Practical Limits of Long-Tail INP Optimization
Eliminating all outlier interactions is not feasible when the long tail is driven by genuine hardware diversity in the user base. A site serving users across a range from flagship to budget Android devices will always have a distribution where some percentage of interactions on the slowest hardware exceeds 200ms. The achievable goal is compressing the outlier distribution enough that the 75th percentile falls below the threshold, which may mean accepting that 10-15% of interactions on the slowest devices still exceed 200ms.
The strategies with the highest impact on long-tail compression include:
scheduler.yield() to break long handlers into chunks that allow the browser to paint between processing segments. This reduces the measured interaction duration because INP captures from input to next paint — if the first paint occurs after a fast initial processing chunk, the remaining work runs after the INP measurement window.
Virtual scrolling for any interaction that mutates a large list. Rendering only the visible viewport plus a buffer limits DOM mutations to 10-30 elements regardless of the total result set size. On mid-tier devices, this reduces processing and presentation delay by 40-60%.
Web worker offloading for computation-heavy operations like client-side filtering, sorting, and data transformation.

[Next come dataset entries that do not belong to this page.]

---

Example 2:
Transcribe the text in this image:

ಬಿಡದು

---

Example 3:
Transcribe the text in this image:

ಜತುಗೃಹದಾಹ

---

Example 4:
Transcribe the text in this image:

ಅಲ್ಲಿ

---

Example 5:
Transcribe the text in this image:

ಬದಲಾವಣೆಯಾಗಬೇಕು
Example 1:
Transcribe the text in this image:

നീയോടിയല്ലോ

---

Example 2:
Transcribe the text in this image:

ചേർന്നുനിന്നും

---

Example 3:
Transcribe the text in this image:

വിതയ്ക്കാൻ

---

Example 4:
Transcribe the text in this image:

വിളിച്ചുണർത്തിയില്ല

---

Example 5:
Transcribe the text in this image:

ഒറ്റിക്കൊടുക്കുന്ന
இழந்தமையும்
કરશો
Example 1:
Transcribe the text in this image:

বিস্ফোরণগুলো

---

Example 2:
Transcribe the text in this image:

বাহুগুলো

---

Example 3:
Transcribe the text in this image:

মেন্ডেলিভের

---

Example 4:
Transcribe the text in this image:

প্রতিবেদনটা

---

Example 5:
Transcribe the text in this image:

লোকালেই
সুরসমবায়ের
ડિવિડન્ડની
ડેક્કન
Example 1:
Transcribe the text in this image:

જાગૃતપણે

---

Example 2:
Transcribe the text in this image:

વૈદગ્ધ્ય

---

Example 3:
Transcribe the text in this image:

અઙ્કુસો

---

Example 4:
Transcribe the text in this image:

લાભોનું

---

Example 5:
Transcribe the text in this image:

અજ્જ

Moving these operations off the main thread eliminates their contribution to processing time entirely.
AbortController for canceling superseded work when a user interacts faster than the handler completes. Rapid filter toggling should not accumulate processing for intermediate states.

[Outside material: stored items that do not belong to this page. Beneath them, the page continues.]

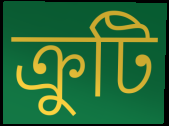
ক্রুটি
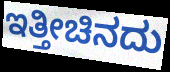
ಇತ್ತೀಚಿನದು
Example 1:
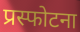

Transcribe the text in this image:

प्रस्फोटना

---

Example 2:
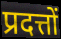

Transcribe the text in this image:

प्रदत्तों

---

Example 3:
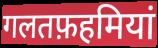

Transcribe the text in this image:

गलतफ़हमियां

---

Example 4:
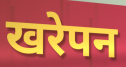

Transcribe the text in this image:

खरेपन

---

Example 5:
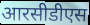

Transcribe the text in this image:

आरसीडीएस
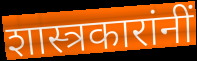
शास्त्रकारांनीं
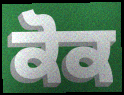
ਕੋਕ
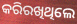
କରିରଖିଥିଲେ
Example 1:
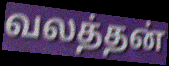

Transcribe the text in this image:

வலத்தன்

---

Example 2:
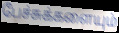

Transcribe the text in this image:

பேச்சுக்களையும்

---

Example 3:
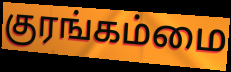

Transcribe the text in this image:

குரங்கம்மை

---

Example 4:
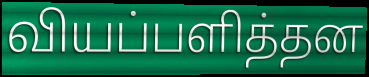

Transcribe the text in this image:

வியப்பளித்தன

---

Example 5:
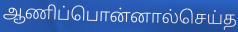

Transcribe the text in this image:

ஆணிப்பொன்னால்செய்த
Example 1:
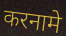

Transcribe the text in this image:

करनामे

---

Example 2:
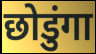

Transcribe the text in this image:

छोडुंगा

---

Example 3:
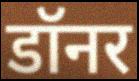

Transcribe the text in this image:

डॉनर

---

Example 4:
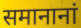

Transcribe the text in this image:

समानानां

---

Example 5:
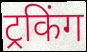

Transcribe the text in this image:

ट्रकिंग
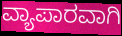
ವ್ಯಾಪಾರವಾಗಿ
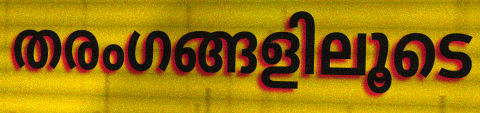
തരംഗങ്ങളിലൂടെ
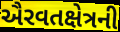
ઐરવતક્ષેત્રની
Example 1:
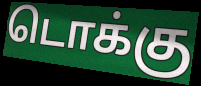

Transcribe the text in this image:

டொக்கு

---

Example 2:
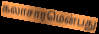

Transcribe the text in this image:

கலாசாரமென்பது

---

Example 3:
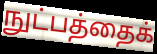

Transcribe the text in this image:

நுட்பத்தைக்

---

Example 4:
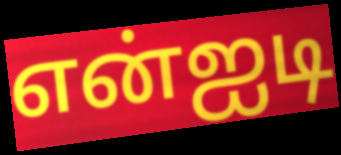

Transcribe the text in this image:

என்ஐடி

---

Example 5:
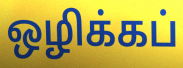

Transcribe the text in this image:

ஒழிக்கப்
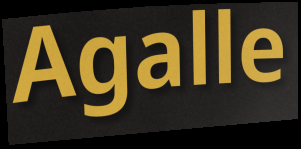
Agalle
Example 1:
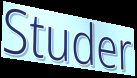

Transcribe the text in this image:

Studer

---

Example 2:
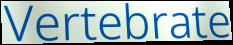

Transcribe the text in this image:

Vertebrate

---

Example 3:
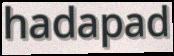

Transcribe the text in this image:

hadapad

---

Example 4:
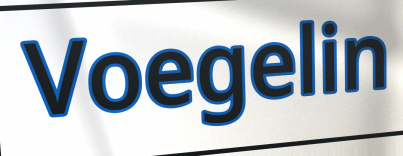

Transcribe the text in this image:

Voegelin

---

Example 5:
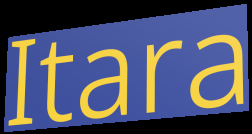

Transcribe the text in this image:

Itara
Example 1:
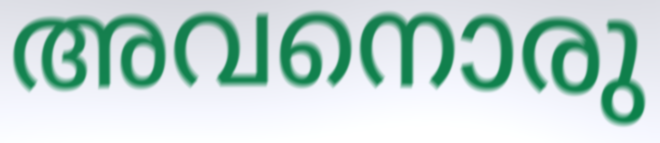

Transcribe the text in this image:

അവനൊരു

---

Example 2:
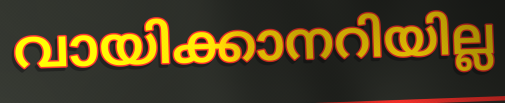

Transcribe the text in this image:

വായിക്കാനറിയില്ല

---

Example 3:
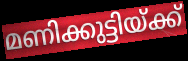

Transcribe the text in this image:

മണിക്കുട്ടിയ്ക്ക്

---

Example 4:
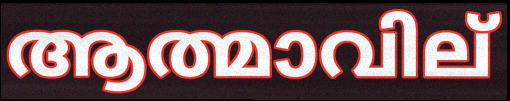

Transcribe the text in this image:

ആത്മാവില്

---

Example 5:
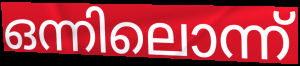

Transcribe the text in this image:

ഒന്നിലൊന്ന്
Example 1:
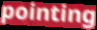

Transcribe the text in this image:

pointing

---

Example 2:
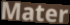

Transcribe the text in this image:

Mater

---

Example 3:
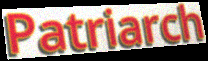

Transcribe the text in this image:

Patriarch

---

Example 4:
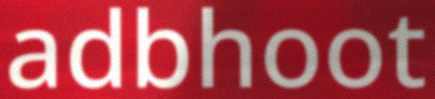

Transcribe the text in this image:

adbhoot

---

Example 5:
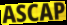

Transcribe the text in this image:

ASCAP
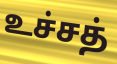
உச்சத்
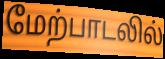
மேற்பாடலில்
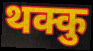
थक्कु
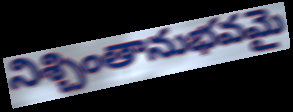
నిశ్చింతానుభవమై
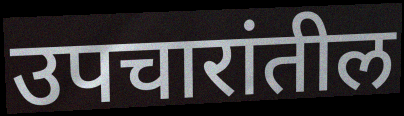
उपचारांतील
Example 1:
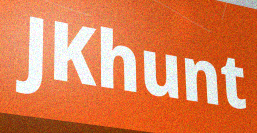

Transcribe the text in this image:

JKhunt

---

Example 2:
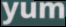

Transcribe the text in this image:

yum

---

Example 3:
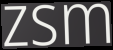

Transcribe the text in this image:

zsm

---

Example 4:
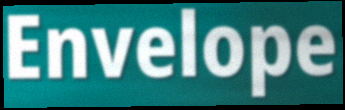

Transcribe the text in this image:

Envelope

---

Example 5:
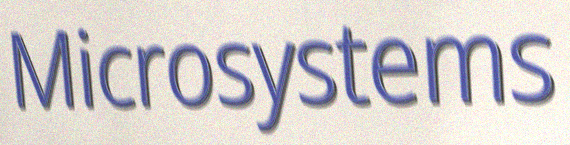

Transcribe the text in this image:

Microsystems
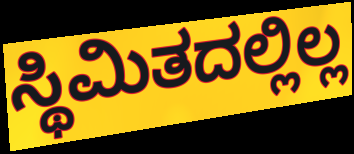
ಸ್ಥಿಮಿತದಲ್ಲಿಲ್ಲ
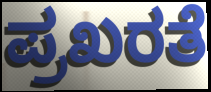
ಪ್ರಖರತೆ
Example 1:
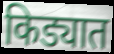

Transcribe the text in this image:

किड्यात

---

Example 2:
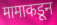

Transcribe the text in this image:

मामाकडून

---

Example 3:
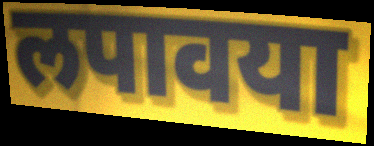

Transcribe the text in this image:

लपावया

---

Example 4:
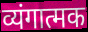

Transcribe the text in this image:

These techniques are not mutually exclusive and typically deliver the largest improvement when combined. The monitoring feedback loop — deploying the optimization, observing the 75th percentile INP in RUM data over 2-4 weeks, and identifying the next set of outlier interactions — drives iterative improvement toward consistent compliance.
Does improving the median INP reliably pull down the 75th percentile score?
Not necessarily. When the 75th percentile is poor but the median is good, the problem concentrates in specific interactions, device segments, or page states that the median population does not encounter. Fixing the median experience addresses the common case, but the 75th percentile requires targeting the long-tail scenarios, such as slow interactions on low-end devices or complex UI states that only a subset of users triggers.
Can A/B testing frameworks inflate INP at the 75th percentile without affecting the median?
Yes. A/B testing scripts that evaluate experiment assignments during interaction handlers add processing time to every interaction. On fast devices, this overhead stays below the 200ms threshold. On slower devices at the 75th percentile, the same overhead pushes interactions past the threshold. Moving experiment evaluation to idle time or pre-computing assignments during page load eliminates this interaction-time cost.
Does the Long Animation Frames API help identify which specific interactions cause 75th percentile INP failures?
Yes. The Long Animation Frames (LoAF) API reports per-frame script attribution, including the source URL and function name of scripts executing during each frame. Correlating LoAF entries with INP attribution data from the web-vitals library identifies which scripts and handlers produce the longest interaction durations. Filtering this data to the 75th percentile segment reveals the specific code paths responsible for long-tail failures.